Ramesh Iyer, MD and CEO, Mahindra and Mahindra Financial Services
Apart from a pick-up in vehicle demand, excluding medium and heavy commercial vehicles, a buoyant rural market is also helping in collections in a big way, says Ramesh Iyer vice-chairman and managing director of Mahindra and Mahindra Financial Services (M&M Finance). Talking about the pricing of the firm's upcoming right issue, Iyer asserts in an interview with Shreepad S Aute, that the company isn't raising capital due to roadblocks. Edited excerpts:

Disbursements continue to decline in the June 2020 quarter (Q1). How is the situation evolving after March?

It is unreasonable to compare on a quarterly basis as the situation is uncertain. But demand for tractors is definitely picking up and also for pre-owned and small commercial vehicles and cars. However, the medium and heavy commercial vehicle segment is under pressure and we believe it will take little longer (for it to revive).

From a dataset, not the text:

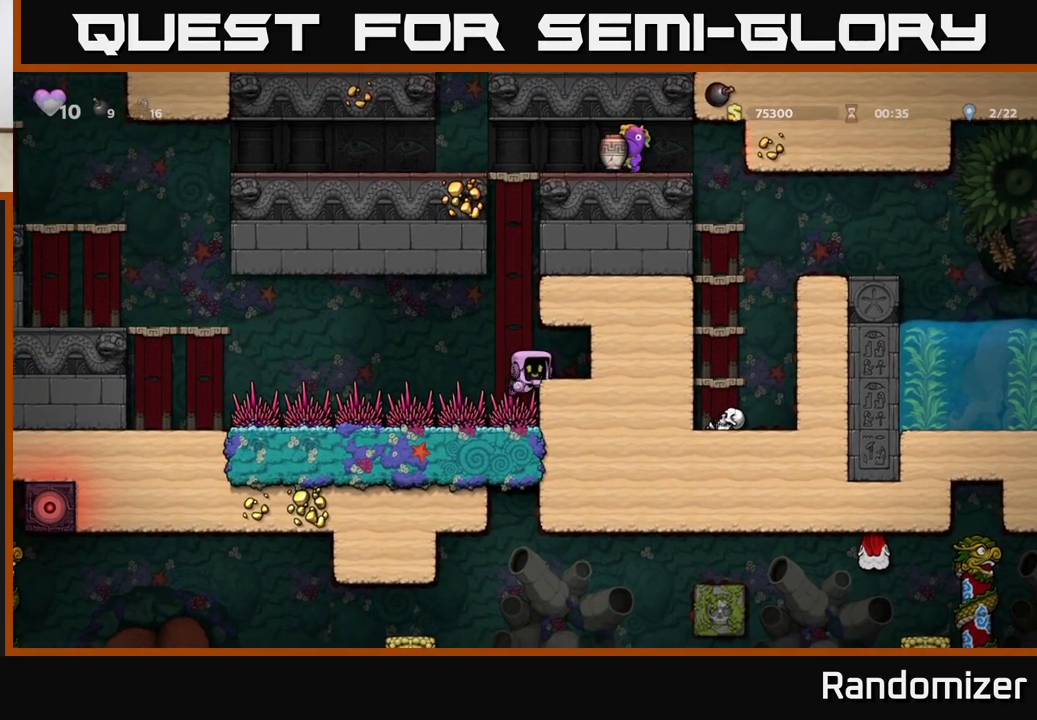
{"buttons": [], "left_stick": "down-left", "right_stick": "center", "events": [[400, "A", "down"], [483, "A", "up"]]}
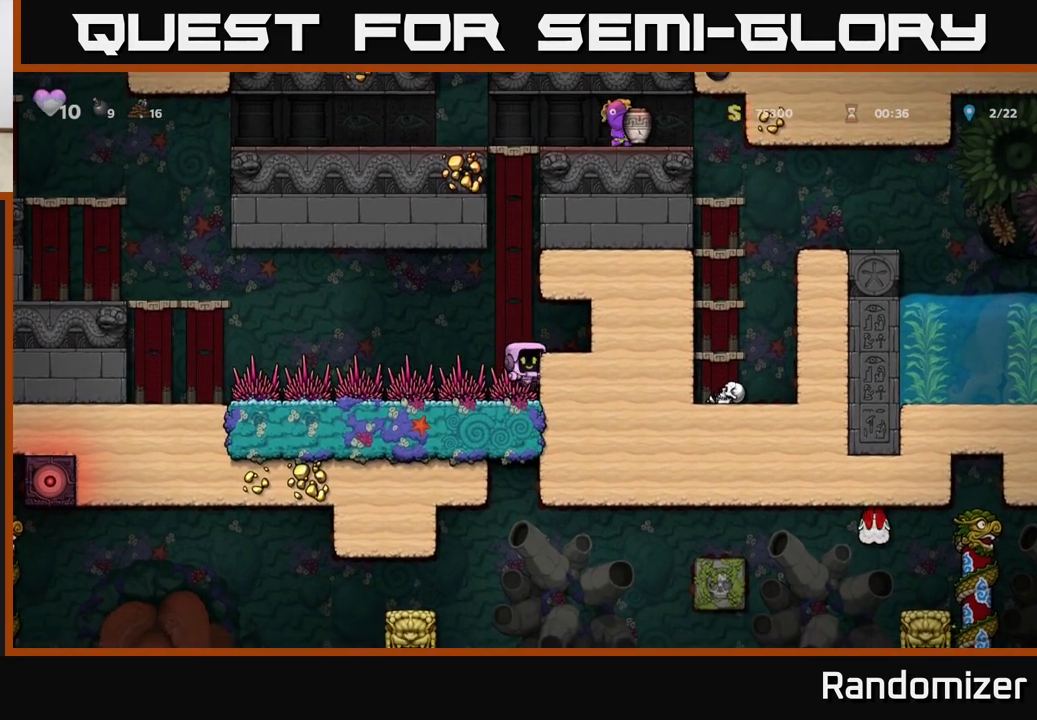
{"buttons": [], "left_stick": "left", "right_stick": "center", "events": [[100, "left_stick", "left"]]}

The larger disbursements in Q1 were mainly done in June and not all three months together. I think availability is a huge challenges. OEMs (original equipment manufacturers) aren't able to sufficiently supply due to their own production and supply constraints.

The rural economy is in relatively good shape and is recovering faster than the urban. How do you see this benefiting M&M Finance?

Rural sentiments are definitely turning positive. Apart from good tractor demand, 40 per cent of our customers who had availed moratorium in the first phase, have repaid their instalments in June. This is a very strong indication that rural cash flow is improving. The improvement in rural collections has come at the back of an excellent harvest. During April, May and June, our collections have doubled each month. So, it has helped collection big time. Above 90 per cent of our standalone loan book is rural. I am convinced that the rural turnaround story is very clearly visible with above average monsoon expectations, government initiatives, etc.

So, would the September 2020 quarter be way better than Q1? What is your current moratorium status?

July has so far been good in terms of demand and collections. But the September quarter would be too early as July and August will be moratorium-linked months and it would also be the monsoon period. As I have been saying all along, one can expect to see a lot of positivity post October. Demand will be very high during the festive season. So, the December and March quarters will definitely show buoyancy. As for the moratorium, currently 40-50 per cent of our loan book and customers are under moratorium but they are also repaying their dues.

What is your cost-optimisation strategy because Q1 saw a very sharp improvement in cost-to-income ratio?

One should not get fully guided by Q1 because there was automatic reduction in many cost items such as travelling. Such a reduction is not necessarily permanent. However, the focus on cost reduction has been strong. We have looked at every line item such as rent, security services, outsourced agency, advertising and branding, etc. and have been able to bring down such costs by at least 15-20 per cent, which is sustainable and permanent.  

What should one read into the pricing of your upcoming right issue, which is at an over 75 per cent discount to M&M Finance’s current market price?

One should not look at it from a current market price perspective. This is our silver jubilee year. So, this is our way of thanking our shareholders for the support they've provided all through this period. We are not raising capital because we are facing roadblocks; we have sufficient capital in place. We are very rural focused and strongly believe that we will get back to 25-30 per cent growth story in a medium term. In fact, despite making excessive provision in the last two quarters, we ended up making good profits.